Want to buy a drink for that lovely lady across the aisle? Virgin America will soon launch a "send a drink" feature. Passengers can use the plane's seatback entertainment system to buy their neighbors a margarita, merlot or maybe a shot of tequila.
When people fly is a significant factor in how much they'll drink, according to GuestLogix, which processes about 90 percent of onboard credit card transactions for North American airlines.
Fliers drink more on Thursdays than any other day of the week, with alcohol sales in the past year averaging $62 per flight, according to GuestLogix. For many consultants, salesmen and other frequent fliers, Thursday marks the end of their week away from home.
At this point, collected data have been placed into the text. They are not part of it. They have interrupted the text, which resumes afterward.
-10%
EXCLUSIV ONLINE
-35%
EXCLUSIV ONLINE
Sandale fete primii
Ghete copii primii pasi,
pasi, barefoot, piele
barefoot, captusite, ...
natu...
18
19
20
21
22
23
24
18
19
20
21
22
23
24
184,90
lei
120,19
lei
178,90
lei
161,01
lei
"That's when I let loose and wind down," says Oscar Rondon, a road warrior and director of cable network sales systems for WideOrbit. "After a long week, it's a nice reward ... even if it's in a little tiny plastic cup."
Fliers drink the least on Mondays -- average liquor sales per flight are 44 percent below Thursdays.
Time of year and the destination also determine how many Bloody Marys, vodka tonics and beers are poured.
The week of March 8 -- spring break -- had the highest overall liquor sales in the past 12 months at nearly $58 a flight. The slowest time of year is right after Christmas and New Year's, when passengers have already had plenty to drink and many are traveling with their families.
Alcohol sales on flights heading to Las Vegas average $99, nearly double the industry average. The trip home isn't as happy; only $49 in liquor is sold per flight.
"Vegas passengers are big drinkers," says Betty Thesky, a flight attendant with a major U.S. airline and author of "Betty in the Sky with a Suitcase: Hilarious Stories of Air Travel by the World's Favorite Flight Attendant." Those are the same folks "who sat in the 'smoking section' back in the day."